The court's rationale for these compromises was murky, to say the least. The majority opinion asserted an undefined "right to privacy" based on "the Fourteenth Amendment's concept of personal liberty and restrictions upon state action." The opinion declared that right "broad enough to encompass a woman's decision whether or not to terminate her pregnancy," yet did not explain why or how.
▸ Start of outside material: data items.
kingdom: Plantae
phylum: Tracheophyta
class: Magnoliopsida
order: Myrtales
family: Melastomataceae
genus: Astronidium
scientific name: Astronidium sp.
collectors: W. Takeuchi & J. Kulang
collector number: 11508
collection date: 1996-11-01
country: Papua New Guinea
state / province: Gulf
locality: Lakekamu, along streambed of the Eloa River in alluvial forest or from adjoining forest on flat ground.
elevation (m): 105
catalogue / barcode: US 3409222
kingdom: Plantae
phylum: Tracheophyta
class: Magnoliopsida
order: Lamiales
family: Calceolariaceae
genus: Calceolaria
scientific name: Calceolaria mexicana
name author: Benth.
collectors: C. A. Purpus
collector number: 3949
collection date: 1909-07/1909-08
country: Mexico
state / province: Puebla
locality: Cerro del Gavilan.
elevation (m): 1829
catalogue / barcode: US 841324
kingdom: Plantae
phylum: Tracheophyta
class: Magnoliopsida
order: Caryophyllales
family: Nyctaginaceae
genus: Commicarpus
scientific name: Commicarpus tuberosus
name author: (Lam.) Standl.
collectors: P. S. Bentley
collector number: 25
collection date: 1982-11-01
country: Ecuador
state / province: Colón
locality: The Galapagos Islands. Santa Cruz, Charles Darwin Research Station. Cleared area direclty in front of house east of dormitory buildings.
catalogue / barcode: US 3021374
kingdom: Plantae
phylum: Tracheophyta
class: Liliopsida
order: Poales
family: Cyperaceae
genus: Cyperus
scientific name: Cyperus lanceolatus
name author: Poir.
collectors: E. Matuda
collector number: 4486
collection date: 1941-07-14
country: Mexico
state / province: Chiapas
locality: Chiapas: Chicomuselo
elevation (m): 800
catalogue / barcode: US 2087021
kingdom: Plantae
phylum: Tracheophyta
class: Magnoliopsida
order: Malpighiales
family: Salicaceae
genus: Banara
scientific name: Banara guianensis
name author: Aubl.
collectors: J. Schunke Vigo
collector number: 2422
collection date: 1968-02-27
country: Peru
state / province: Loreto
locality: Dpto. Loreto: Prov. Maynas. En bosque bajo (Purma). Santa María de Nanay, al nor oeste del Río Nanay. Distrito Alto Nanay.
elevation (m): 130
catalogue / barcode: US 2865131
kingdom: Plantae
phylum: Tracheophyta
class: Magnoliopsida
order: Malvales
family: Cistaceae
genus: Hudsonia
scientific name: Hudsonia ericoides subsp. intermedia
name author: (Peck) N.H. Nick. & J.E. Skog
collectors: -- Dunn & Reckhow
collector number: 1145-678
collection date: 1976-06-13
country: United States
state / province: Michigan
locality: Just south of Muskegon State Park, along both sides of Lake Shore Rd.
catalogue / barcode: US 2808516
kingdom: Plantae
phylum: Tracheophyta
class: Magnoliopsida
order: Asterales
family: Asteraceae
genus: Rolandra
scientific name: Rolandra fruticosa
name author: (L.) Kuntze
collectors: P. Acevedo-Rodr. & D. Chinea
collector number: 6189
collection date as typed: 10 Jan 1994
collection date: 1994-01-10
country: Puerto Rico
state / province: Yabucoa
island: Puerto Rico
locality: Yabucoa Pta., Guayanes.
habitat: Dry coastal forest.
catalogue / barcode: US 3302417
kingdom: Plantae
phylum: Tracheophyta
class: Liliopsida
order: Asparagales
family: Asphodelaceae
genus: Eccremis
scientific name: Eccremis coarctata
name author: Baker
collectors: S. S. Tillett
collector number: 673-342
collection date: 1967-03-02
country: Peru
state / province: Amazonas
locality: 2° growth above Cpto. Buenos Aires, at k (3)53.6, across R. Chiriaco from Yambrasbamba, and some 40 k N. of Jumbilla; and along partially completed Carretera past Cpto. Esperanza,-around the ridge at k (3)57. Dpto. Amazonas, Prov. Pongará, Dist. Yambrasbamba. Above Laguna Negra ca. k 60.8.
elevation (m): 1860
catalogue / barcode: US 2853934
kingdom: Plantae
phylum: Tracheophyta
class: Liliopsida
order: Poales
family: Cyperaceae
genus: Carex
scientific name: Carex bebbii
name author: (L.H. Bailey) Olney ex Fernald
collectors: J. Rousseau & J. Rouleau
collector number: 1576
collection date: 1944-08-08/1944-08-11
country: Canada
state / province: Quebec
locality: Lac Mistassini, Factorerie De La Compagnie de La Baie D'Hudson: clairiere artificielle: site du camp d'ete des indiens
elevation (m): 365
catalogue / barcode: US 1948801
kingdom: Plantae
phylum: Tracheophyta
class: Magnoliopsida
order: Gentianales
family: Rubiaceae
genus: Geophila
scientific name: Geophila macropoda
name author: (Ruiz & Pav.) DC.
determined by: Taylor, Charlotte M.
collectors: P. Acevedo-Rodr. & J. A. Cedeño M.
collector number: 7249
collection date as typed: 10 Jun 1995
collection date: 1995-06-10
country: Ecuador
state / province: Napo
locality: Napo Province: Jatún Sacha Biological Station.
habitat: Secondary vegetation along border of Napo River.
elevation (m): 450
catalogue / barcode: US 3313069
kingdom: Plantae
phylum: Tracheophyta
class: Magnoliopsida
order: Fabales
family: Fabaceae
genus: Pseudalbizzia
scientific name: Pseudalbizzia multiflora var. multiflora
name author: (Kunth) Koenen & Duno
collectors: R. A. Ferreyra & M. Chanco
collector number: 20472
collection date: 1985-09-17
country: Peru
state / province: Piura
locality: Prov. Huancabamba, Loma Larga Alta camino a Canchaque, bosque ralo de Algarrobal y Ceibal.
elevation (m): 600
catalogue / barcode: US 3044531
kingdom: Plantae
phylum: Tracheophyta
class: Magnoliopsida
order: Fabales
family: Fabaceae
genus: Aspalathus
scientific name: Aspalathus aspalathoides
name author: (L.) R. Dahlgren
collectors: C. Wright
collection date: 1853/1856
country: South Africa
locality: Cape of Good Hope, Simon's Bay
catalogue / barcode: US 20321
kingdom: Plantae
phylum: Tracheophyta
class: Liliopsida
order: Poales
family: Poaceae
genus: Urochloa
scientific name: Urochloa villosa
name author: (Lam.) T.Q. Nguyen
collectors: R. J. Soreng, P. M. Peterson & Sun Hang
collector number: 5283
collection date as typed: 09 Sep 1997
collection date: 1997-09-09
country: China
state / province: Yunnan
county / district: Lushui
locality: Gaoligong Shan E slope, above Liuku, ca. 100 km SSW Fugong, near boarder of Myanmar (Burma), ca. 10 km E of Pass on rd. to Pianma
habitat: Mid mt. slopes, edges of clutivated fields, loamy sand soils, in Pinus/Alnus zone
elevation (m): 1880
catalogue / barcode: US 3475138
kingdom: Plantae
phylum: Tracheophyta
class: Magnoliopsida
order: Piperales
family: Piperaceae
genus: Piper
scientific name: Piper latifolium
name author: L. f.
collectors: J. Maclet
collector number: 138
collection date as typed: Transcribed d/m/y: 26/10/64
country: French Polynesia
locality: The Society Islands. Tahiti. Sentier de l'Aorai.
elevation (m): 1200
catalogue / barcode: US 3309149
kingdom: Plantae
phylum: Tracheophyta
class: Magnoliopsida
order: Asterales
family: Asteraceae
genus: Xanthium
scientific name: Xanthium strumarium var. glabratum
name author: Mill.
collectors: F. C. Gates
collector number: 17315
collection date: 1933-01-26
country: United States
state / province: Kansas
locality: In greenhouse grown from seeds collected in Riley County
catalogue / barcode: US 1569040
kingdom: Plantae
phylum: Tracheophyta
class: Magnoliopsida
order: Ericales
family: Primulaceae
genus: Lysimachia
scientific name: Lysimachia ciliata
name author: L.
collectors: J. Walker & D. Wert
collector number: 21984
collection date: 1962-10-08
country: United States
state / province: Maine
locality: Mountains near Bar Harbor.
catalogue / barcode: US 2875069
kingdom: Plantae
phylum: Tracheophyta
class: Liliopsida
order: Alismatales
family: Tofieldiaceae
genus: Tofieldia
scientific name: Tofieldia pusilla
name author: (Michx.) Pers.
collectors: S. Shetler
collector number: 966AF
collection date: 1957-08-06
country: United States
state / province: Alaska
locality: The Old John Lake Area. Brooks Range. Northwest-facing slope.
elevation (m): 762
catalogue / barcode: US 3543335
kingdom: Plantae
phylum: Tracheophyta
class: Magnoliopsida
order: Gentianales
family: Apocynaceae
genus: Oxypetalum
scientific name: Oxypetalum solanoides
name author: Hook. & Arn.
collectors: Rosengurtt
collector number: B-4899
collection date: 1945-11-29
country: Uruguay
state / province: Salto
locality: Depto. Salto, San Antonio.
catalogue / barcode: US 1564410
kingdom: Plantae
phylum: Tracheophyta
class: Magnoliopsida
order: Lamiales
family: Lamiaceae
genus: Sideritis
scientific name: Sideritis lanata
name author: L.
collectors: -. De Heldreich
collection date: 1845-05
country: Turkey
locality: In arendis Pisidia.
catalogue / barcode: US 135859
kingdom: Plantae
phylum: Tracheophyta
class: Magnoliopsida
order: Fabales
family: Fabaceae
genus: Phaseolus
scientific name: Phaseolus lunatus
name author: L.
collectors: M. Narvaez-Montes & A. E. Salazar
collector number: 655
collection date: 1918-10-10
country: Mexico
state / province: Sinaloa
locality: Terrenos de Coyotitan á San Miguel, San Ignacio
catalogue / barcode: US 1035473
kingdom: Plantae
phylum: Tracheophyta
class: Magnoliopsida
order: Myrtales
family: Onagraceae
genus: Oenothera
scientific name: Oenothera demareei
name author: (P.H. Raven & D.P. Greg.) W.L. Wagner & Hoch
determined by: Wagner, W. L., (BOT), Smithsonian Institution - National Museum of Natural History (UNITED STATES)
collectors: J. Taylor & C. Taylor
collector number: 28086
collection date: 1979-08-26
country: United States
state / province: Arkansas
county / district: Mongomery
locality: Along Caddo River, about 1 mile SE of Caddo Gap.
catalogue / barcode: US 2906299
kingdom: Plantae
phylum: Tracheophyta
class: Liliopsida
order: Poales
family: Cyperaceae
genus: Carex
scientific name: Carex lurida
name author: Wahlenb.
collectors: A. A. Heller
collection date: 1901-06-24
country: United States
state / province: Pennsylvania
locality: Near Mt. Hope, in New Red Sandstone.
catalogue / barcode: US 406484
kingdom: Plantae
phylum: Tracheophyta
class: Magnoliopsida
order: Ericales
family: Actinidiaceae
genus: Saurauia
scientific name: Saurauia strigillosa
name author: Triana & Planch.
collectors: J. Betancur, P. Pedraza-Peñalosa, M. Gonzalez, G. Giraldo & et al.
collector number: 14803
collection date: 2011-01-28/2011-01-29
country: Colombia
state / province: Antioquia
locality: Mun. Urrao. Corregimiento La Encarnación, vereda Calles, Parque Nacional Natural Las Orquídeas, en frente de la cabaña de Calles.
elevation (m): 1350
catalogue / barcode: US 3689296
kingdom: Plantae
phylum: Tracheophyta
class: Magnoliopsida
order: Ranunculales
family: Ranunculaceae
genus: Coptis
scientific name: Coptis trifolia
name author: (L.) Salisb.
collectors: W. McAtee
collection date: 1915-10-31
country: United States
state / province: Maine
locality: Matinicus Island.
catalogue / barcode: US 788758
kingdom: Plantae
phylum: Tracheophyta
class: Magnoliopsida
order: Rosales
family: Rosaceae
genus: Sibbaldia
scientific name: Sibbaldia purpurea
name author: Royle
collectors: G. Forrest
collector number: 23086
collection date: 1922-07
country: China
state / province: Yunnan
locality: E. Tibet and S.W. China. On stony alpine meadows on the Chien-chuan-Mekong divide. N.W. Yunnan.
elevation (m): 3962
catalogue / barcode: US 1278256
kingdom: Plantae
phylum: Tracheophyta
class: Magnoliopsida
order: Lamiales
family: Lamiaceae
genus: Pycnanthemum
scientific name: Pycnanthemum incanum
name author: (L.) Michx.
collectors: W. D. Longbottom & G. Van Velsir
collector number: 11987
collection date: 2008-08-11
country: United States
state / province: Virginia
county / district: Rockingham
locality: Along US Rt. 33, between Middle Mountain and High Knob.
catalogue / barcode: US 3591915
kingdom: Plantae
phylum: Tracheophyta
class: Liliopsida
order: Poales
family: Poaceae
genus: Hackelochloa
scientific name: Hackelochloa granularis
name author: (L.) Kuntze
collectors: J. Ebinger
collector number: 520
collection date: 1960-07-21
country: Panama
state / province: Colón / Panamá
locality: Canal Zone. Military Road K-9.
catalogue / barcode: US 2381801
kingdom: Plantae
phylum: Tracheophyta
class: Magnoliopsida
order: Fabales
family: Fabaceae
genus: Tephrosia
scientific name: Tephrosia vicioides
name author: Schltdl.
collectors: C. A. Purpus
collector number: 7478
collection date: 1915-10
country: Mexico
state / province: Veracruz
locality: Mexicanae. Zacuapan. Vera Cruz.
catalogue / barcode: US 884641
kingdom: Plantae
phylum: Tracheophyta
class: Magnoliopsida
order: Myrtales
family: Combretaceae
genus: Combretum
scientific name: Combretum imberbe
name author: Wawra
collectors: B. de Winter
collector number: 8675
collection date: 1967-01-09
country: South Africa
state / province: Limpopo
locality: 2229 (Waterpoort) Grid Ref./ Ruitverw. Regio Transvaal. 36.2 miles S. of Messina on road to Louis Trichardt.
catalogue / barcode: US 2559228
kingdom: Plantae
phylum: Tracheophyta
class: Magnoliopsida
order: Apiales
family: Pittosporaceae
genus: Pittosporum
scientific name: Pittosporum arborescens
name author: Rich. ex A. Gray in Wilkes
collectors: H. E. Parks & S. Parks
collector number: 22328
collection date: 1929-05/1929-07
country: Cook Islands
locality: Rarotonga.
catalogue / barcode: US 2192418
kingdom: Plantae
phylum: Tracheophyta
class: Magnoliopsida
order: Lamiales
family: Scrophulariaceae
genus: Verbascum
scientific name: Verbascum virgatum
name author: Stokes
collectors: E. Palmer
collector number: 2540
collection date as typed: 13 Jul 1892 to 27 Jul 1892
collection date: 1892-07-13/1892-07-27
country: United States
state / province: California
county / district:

Moreover, the strength of that right was held to depend on the stage of the pregnancy, for as the fetus develops, "the woman's privacy is no longer sole," such that "any right of privacy she possesses must be measured accordingly." So as the woman's privacy rights diminish, the state could intervene to promote its significant interests, such as "that of health of the mother or that of potential human life."

Compared to its appeal to the "penumbras" of the Bill of Rights for a right to privacy, the court was far more clear in its concern for the damage inflicted on women and families by abortion bans:
The detriment that the State would impose upon the pregnant woman by denying this choice altogether is apparent. Specific and direct harm medically diagnosable even in early pregnancy may be involved. Maternity, or additional offspring, may force upon the woman a distressful life and future. Psychological harm may be imminent. Mental and physical health may be taxed by child care. There is also the distress, for all concerned, associated with the unwanted child, and there is the problem of bringing a child into a family already unable, psychologically and otherwise, to care for it. In other cases, as in this one, the additional difficulties and continuing stigma of unwed motherhood may be involved. All these are factors the woman and her responsible physician necessarily will consider in consultation.
Given the weak ideological defense of abortion rights offered by the court, these policy concerns were likely of paramount concern in the decision. Yet as we shall see, such pragmatic objections to abortion bans cannot justify abortion rights, particularly not in the face of the claim that the embryo or fetus is a person with the same right to life as a born infant.